Los investigadores detallaron en un artículo publicado en Biomoléculas, la poco apreciada teoría del «eje hueso-cerebro» y cómo este concepto puede ayudarnos a comprender y tratar mejor un «asesino silencioso» como la osteoporosis y un trastorno neuropsiquiátrico complejo como la depresión.
«Los médicos de las especialidades relevantes deben reconocer la fisiopatología interconectada de estas afecciones», subrayaron los neurólogos Pengpeng Li del Hospital Aeroespacial de Xi’an, Yangyang Gao de la Universidad Médica de Ningxia y Xudong Zhao de la Universidad de Jiangnan.
Tanto la osteoporosis como la depresión son problemas comunes entre los pacientes mayores y, a menudo, van de la mano.

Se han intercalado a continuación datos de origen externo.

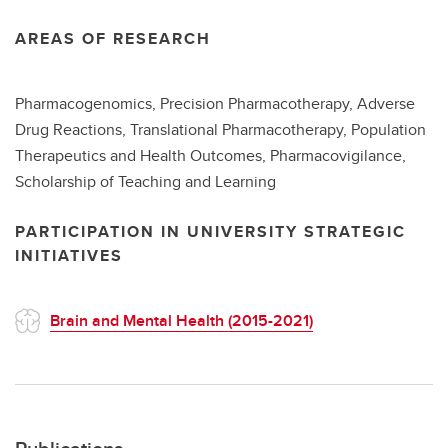
AREAS OF RESEARCH
Pharmacogenomics, Precision Pharmacotherapy, Adverse
Drug Reactions, Translational Pharmacotherapy, Population
Therapeutics and Health Outcomes, Pharmacovigilance,
Scholarship of Teaching and Learning
PARTICIPATION IN UNIVERSITY STRATEGIC
INITIATIVES
Brain and Mental Health (2015-2021)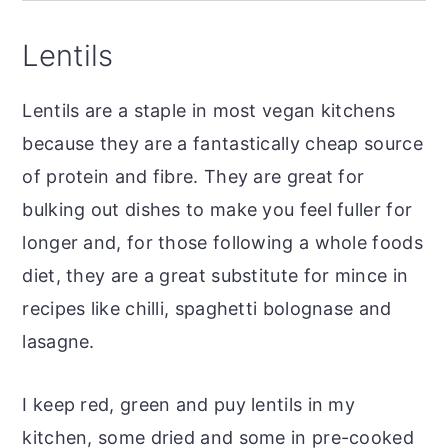
Lentils
Lentils are a staple in most vegan kitchens
because they are a fantastically cheap source
of protein and fibre. They are great for
bulking out dishes to make you feel fuller for
longer and, for those following a whole foods
diet, they are a great substitute for mince in
recipes like chilli, spaghetti bolognase and
lasagne.
I keep red, green and puy lentils in my
kitchen, some dried and some in pre-cooked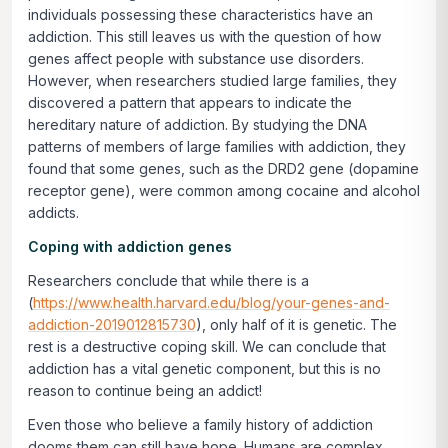
individuals possessing these characteristics have an
addiction. This still leaves us with the question of how
genes affect people with substance use disorders.
However, when researchers studied large families, they
discovered a pattern that appears to indicate the
hereditary nature of addiction. By studying the DNA
patterns of members of large families with addiction, they
found that some genes, such as the DRD2 gene (dopamine
receptor gene), were common among cocaine and alcohol
addicts.
Coping with addiction genes
Researchers conclude that while there is a
(
https://www.health.harvard.edu/blog/your-genes-and-
addiction-2019012815730
), only half of it is genetic. The
rest is a destructive coping skill. We can conclude that
addiction has a vital genetic component, but this is no
reason to continue being an addict!
Even those who believe a family history of addiction
dooms them can still have hope. Humans are complex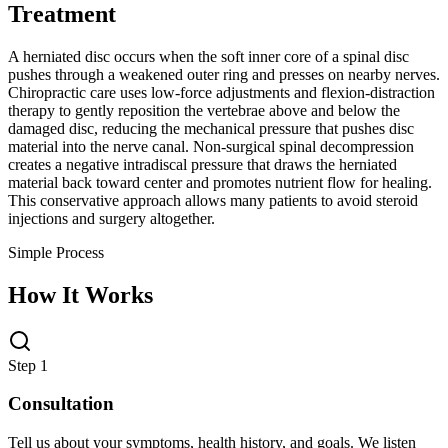
Treatment
A herniated disc occurs when the soft inner core of a spinal disc
pushes through a weakened outer ring and presses on nearby nerves.
Chiropractic care uses low-force adjustments and flexion-distraction
therapy to gently reposition the vertebrae above and below the
damaged disc, reducing the mechanical pressure that pushes disc
material into the nerve canal. Non-surgical spinal decompression
creates a negative intradiscal pressure that draws the herniated
material back toward center and promotes nutrient flow for healing.
This conservative approach allows many patients to avoid steroid
injections and surgery altogether.
Simple Process
How It Works
Step 1
Consultation
Tell us about your symptoms, health history, and goals. We listen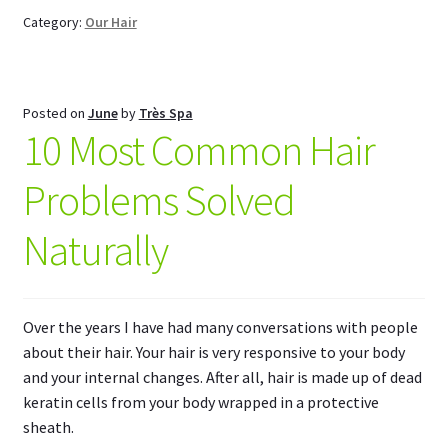
Category:
Our Hair
Posted on
June
by
Très Spa
10 Most Common Hair
Problems Solved
Naturally
Over the years I have had many conversations with people
about their hair. Your hair is very responsive to your body
and your internal changes. After all, hair is made up of dead
keratin cells from your body wrapped in a protective
sheath.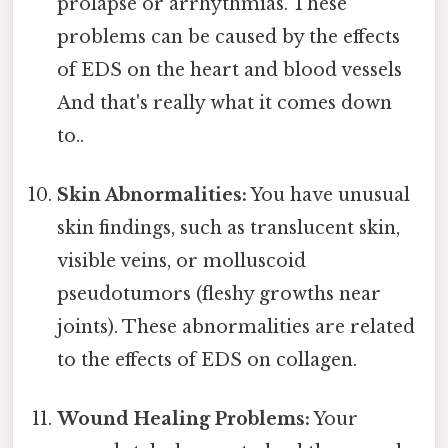
prolapse or arrhythmias. These
problems can be caused by the effects
of EDS on the heart and blood vessels
And that's really what it comes down
to..
Skin Abnormalities:
You have unusual
skin findings, such as translucent skin,
visible veins, or molluscoid
pseudotumors (fleshy growths near
joints). These abnormalities are related
to the effects of EDS on collagen.
Wound Healing Problems:
Your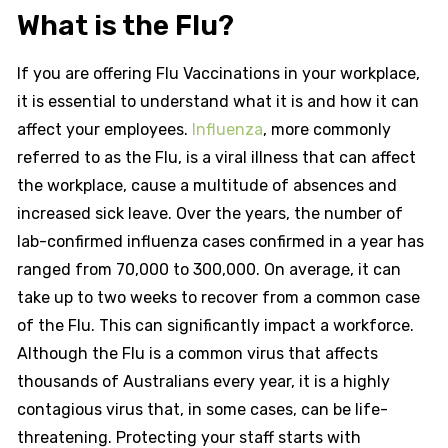
What is the Flu?
If you are offering Flu Vaccinations in your workplace,
it is essential to understand what it is and how it can
affect your employees.
Influenza
, more commonly
referred to as the Flu, is a viral illness that can affect
the workplace, cause a multitude of absences and
increased sick leave. Over the years, the number of
lab-confirmed influenza cases confirmed in a year has
ranged from 70,000 to 300,000. On average, it can
take up to two weeks to recover from a common case
of the Flu. This can significantly impact a workforce.
Although the Flu is a common virus that affects
thousands of Australians every year, it is a highly
contagious virus that, in some cases, can be life-
threatening. Protecting your staff starts with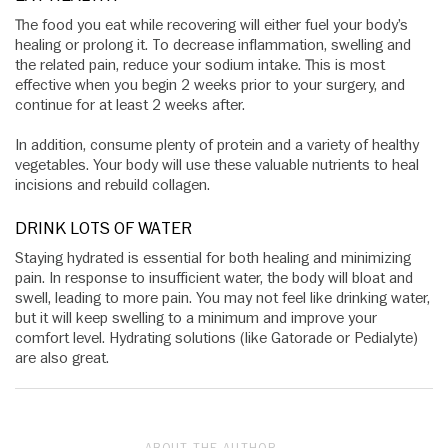
The food you eat while recovering will either fuel your body’s
healing or prolong it. To decrease inflammation, swelling and
the related pain, reduce your sodium intake. This is most
effective when you begin 2 weeks prior to your surgery, and
continue for at least 2 weeks after.
In addition, consume plenty of protein and a variety of healthy
vegetables. Your body will use these valuable nutrients to heal
incisions and rebuild collagen.
DRINK LOTS OF WATER
Staying hydrated is essential for both healing and minimizing
pain. In response to insufficient water, the body will bloat and
swell, leading to more pain. You may not feel like drinking water,
but it will keep swelling to a minimum and improve your
comfort level. Hydrating solutions (like Gatorade or Pedialyte)
are also great.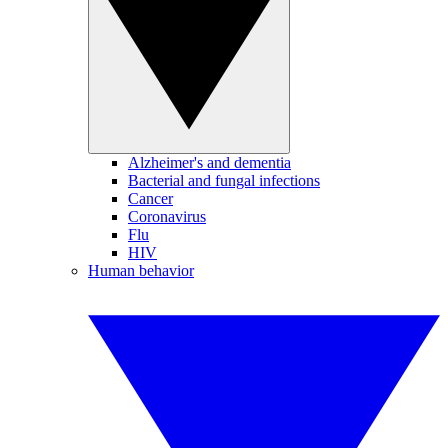
Alzheimer's and dementia
Bacterial and fungal infections
Cancer
Coronavirus
Flu
HIV
Human behavior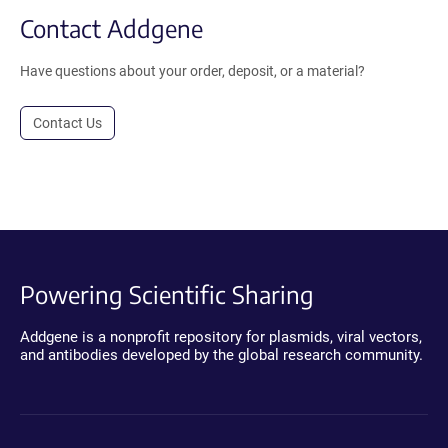
Contact Addgene
Have questions about your order, deposit, or a material?
Contact Us
Powering Scientific Sharing
Addgene is a nonprofit repository for plasmids, viral vectors,
and antibodies developed by the global research community.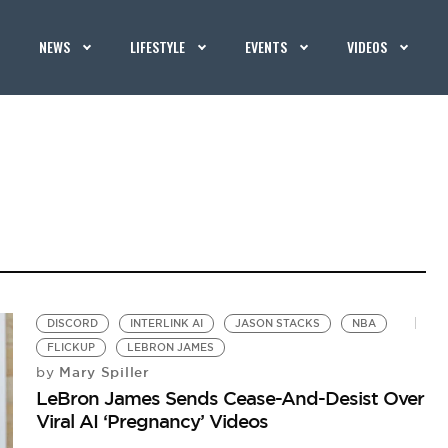
NEWS
LIFESTYLE
EVENTS
VIDEOS
DISCORD
INTERLINK AI
JASON STACKS
NBA
FLICKUP
LEBRON JAMES
Mary Spiller
by
LeBron James Sends Cease-And-Desist Over
Viral AI ‘Pregnancy’ Videos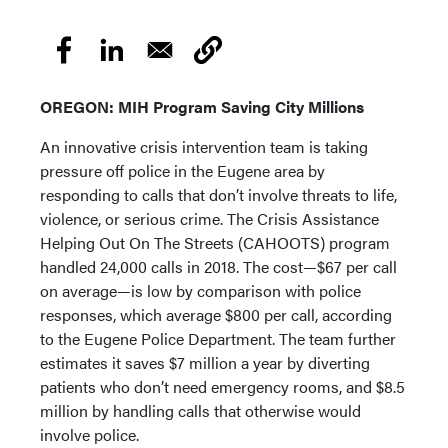
OREGON: MIH Program Saving City Millions
An innovative crisis intervention team is taking
pressure off police in the Eugene area by
responding to calls that don’t involve threats to life,
violence, or serious crime. The Crisis Assistance
Helping Out On The Streets (CAHOOTS) program
handled 24,000 calls in 2018. The cost—$67 per call
on average—is low by comparison with police
responses, which average $800 per call, according
to the Eugene Police Department. The team further
estimates it saves $7 million a year by diverting
patients who don’t need emergency rooms, and $8.5
million by handling calls that otherwise would
involve police.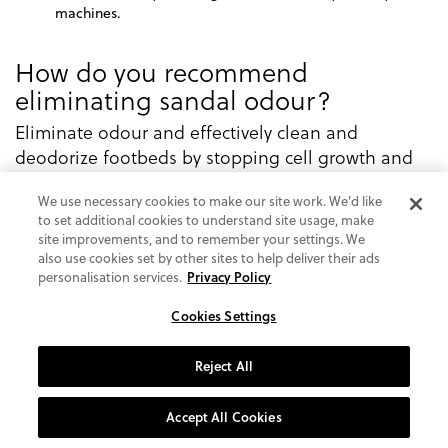
machines.
How do you recommend
eliminating sandal odour?
Eliminate odour and effectively clean and
deodorize footbeds by stopping cell growth and
multiplication of bacteria and fungi which can
We use necessary cookies to make our site work. We'd like
cause odour and itchiness.
to set additional cookies to understand site usage, make
Preventative measures are best here. But in the
site improvements, and to remember your settings. We
also use cookies set by other sites to help deliver their ads
event that you do find your sandals have taken on
personalisation services.
Privacy Policy
an odour, we recommend giving the footbeds a
good scrub with a mild soap diluted in warm
Cookies Settings
water. Be sure to let your shoes air dry naturally.
Do not place them near a heat source or in direct
Reject All
sunlight.
Accept All Cookies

Investigaciones sustanciales han demostrado que los pacientes con depresión con frecuencia enfrentan problemas esqueléticos, como una densidad ósea reducida.
En contraste, los pacientes que padecen osteoporosis, que es un trastorno caracterizado por una masa ósea baja, tienden a tener tasas más altas de depresión.
Las dos condiciones coexistentes podrían tener conexiones moleculares y celulares reales que las unen, argumentaron los autores de la revisión, y el eje hueso-cerebro puede ser el puente.
La evidencia emergente sugiere que los huesos son entidades productoras de hormonas que pueden afectar profundamente a órganos distantes, como el cerebro.
Por ejemplo, una hormona liberada en la sangre por nuestros huesos, llamada osteocalcina, puede cruzar la barrera hematoencefálica y afectar la función cognitiva.
Los pacientes con depresión aguda han mostrado niveles elevados de osteocalcina en sangre, que se reducen cuando se trata la depresión, lo cual sugiere que la hormona está de alguna manera ligada al estado de ánimo.